With a long history of airsickness, Chambers noticed that when she was in the pilots seat, she wouldn’t get sick. She started flying out of Long Beach and Meadowlark, California during her training, passing her written test but not finishing her cross country flights.
In 1978 she relocated to Hawaii to continue working for Western as a Flight Attendant, remembering her father’s response to her acceptance as a flight attendant, “you are in the wrong end of the airplane.” Chambers goes on to state, “but back then there were no female commercial pilots.”
Chambers continued her flight attendant work with Western and went on to embark on some very interesting and exciting adventures.
On a 6-hour flight to Anchorage in a Boeing 707 they lost their navigation while slightly over half way on their journey. These were the days where veering just 5 degrees off course would set you into Russian Territory.
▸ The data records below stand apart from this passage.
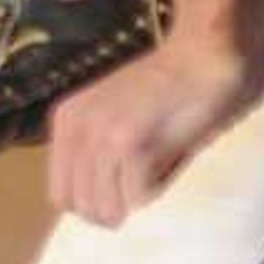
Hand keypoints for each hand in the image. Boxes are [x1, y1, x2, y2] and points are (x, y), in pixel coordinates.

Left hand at [46, 36, 263, 227]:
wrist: (203, 54)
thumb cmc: (167, 87)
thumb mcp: (109, 111)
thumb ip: (92, 150)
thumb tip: (91, 206)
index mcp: (65, 122)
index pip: (60, 195)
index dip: (91, 204)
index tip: (119, 195)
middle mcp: (77, 130)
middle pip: (83, 208)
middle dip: (115, 208)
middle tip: (145, 183)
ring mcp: (104, 139)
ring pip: (108, 209)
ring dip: (136, 200)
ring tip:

Luckily, this particular 707 still had it’s Celestial Navigation in the ceiling of the cockpit and even luckier, they had an older Captain that knew how to use it. Celestial navigation also known as Astronavigation is the ancient science of using celestial bodies and the horizon to navigate one’s position. Their captain took out the sextant and got them all to Anchorage safely in the middle of the night and most importantly while not veering into dangerous Russian territory.
Being based in Hawaii, all students flew out of Honolulu International Airport at that time. “I remember one time coming in for a landing in a 182 and they’re like, ‘Cessna niner fife two could you speed it up, you have a 747 Heavy on your tail,’ ” Chambers said with a mischievous laugh. She finished her cross country flights there and after the check pilot signed her off, the first person she wanted to fly was her father. Being partially paralyzed from his latest stroke but still able to walk, he waited on the ground for his daughter to pick him up. She loaded him in the airplane and took him for a flight around Oahu putting the biggest smile upon his face.
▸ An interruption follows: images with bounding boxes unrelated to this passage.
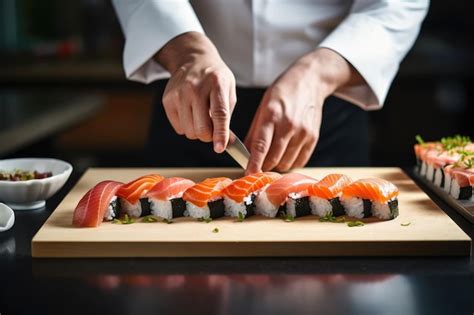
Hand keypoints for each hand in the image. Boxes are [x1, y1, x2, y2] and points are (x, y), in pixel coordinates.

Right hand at [156, 32, 236, 152]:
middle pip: (202, 128)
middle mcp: (195, 87)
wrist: (193, 60)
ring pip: (189, 131)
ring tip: (201, 117)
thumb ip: (227, 117)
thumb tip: (227, 143)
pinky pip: (178, 128)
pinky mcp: (167, 99)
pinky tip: (190, 113)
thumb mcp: (229, 91)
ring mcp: (179, 93)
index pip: (219, 113)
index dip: (220, 133)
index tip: (220, 148)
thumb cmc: (215, 79)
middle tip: (213, 130)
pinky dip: (186, 127)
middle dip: (209, 136)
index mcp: (216, 83)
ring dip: (197, 131)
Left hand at [245, 48, 361, 173]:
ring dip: (276, 165)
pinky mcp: (313, 137)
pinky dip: (290, 162)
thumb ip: (254, 131)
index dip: (254, 163)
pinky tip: (285, 154)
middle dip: (263, 166)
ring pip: (286, 162)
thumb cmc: (282, 93)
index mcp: (271, 115)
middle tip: (257, 166)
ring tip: (272, 156)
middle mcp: (288, 125)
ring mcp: (303, 132)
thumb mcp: (263, 107)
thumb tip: (245, 154)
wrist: (310, 81)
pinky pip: (300, 161)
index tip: (248, 174)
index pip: (260, 146)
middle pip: (273, 158)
Chambers went on to use her license frequently. Often flying herself and other flight attendants to lunch in Maui, “We would put on our little sun dresses and bop over to Maui for lunch, hop out of the plane and these guys would be sitting by some commercial or private charter and they were like ‘did you girls just bring that plane in?’ ” said a laughing Chambers. “I was probably 27, we got a lot of attention and then I also learned to sky dive,” She said nonchalantly. Explaining that she had a friend who flew a twin Beechcraft that would give her lessons. She rode right seat but with the door missing for the skydivers, it was required that Chambers wore a parachute too. So, with a parachute strapped to her, she decided she may as well learn to jump as well, “it was totally amazing,” she said.
One night while flying standby Chambers was put in a first class seat next to a very chatty gentleman. While the rest of the cabin was asleep, Chambers stayed up with this lovely gentleman exchanging stories about flying. This particular man was very excited to talk about what he had been doing with deep-water training research. Eventually the two introduced themselves and low and behold the chatty gentleman was none other than the famous Astronaut Buzz Aldrin. Which confirmed the underwater training comment, as Aldrin was the pioneer in underwater training techniques for NASA. She remembers him saying, “Once you’ve been in space and stretched the limits of your imagination, you just keep wanting to test the limits more.”
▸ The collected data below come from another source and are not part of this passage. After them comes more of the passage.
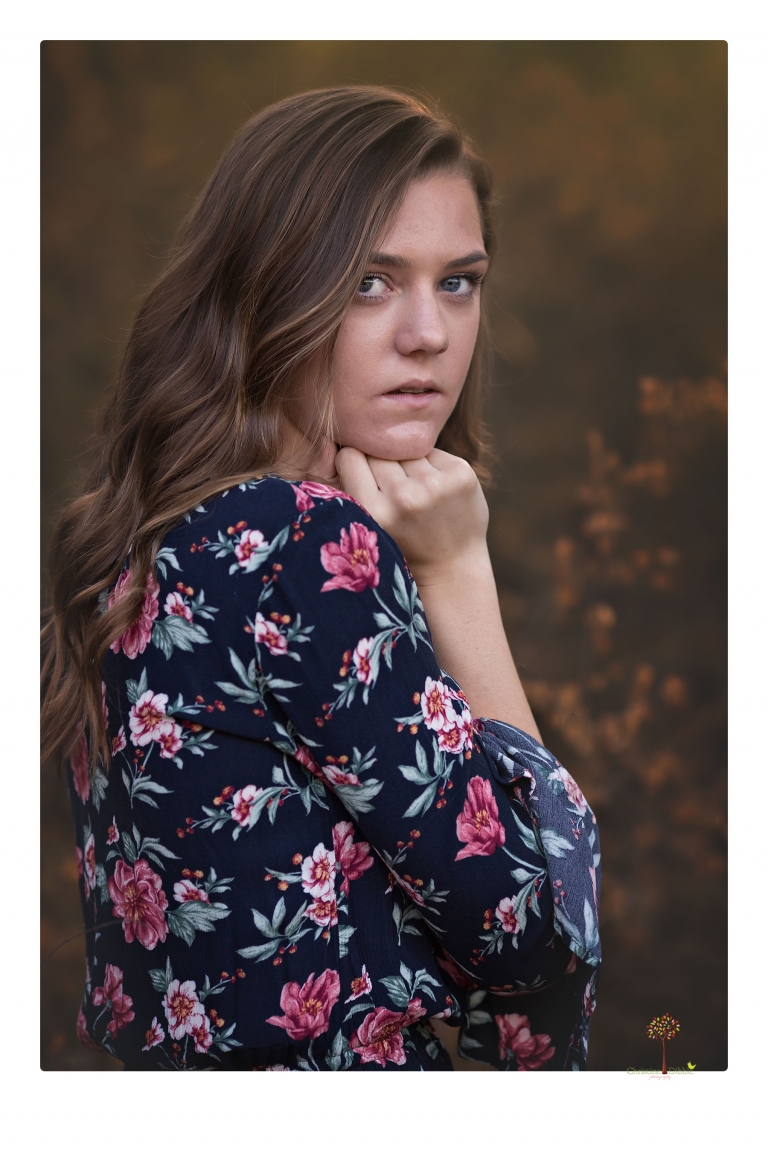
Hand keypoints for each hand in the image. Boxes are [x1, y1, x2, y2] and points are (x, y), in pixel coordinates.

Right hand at [335, 446, 489, 583]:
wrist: (451, 570)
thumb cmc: (402, 546)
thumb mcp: (368, 524)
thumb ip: (353, 487)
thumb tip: (340, 439)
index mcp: (373, 510)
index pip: (350, 457)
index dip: (355, 464)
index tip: (364, 479)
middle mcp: (403, 496)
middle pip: (379, 451)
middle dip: (383, 467)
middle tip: (396, 495)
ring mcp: (435, 485)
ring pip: (407, 449)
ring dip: (409, 466)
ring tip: (418, 496)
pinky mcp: (461, 474)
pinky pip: (433, 452)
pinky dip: (432, 467)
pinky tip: (438, 492)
Back then a 72-hour layover was typical. This gave Chambers time to play hard, for instance going river rafting but also to work hard, even going to college classes during the layovers. Dating a secret service agent that was on assignment in South Korea at the time. Chambers remembers flying to him on a layover simply to go to dinner, stay one night and then fly back. “It’s funny because most flight attendants didn’t do much on their layovers,” Chambers stated.
Chambers fondly remembers her Las Vegas Layovers where flight attendants could go to any show for free. “We could go to any show, flash our airport ID and if there were any open seats, they would seat us,” she said. She recalls a flight going from San Diego to Las Vegas where they were delayed and waiting for one very affluent passenger who came onboard with bodyguards and an entourage. Not knowing whom this man was, Chambers was her typical happy self and tried to serve him just like the rest of her passengers. Being shunned by his bodyguards, she continued to be her cheerful self and won him over by the end of flight. Which lead to one of her most favorite nights in Las Vegas. This man sent a car to pick her and the rest of the flight attendants up at their hotel, took them straight to the Tropicana where they spent the rest of the evening dining in the restaurant closed just for them and gambling with chips the man gave them. “It was a pretty special night,” said Chambers. To this day she still does not know who the man was.
Towards the end of her career, she wanted to start getting as many photos as she could. One fun flight near Mount St. Helens, not long after it had erupted, Chambers was invited up to the cockpit to get her photos. The Captain altered their course with permission and did some nice turns so that she could get some great shots. Coming out of the cockpit, a passenger stopped Chambers right away in a panic and said “we were turning so close to that mountain, what’s wrong?” Chambers kindly explained everything to the passenger.
At the end of her very exciting Flight Attendant career, she married, obtained her Bachelors Degree in Management with a minor in Accounting and graduated from Sonoma State University. Just last summer Chambers went to a Honolulu Flight Crew Reunion. She has been a resident of Sonoma County for 30 years and is also a Customer Service Representative at KaiserAir also known as the Santa Rosa Jet Center. Chambers gives back to her community by volunteering as a Chaplain for the Sonoma County Sheriffs Department.
She takes great pride in her daughter and two sons that she passed the “adventure gene” down to. Having Lifetime free First Class travel, she spends her extra time traveling the world with her children. “We have to pay the tax, I think it was $135 for Australia but $156 for Paris,” she said with a coy smile.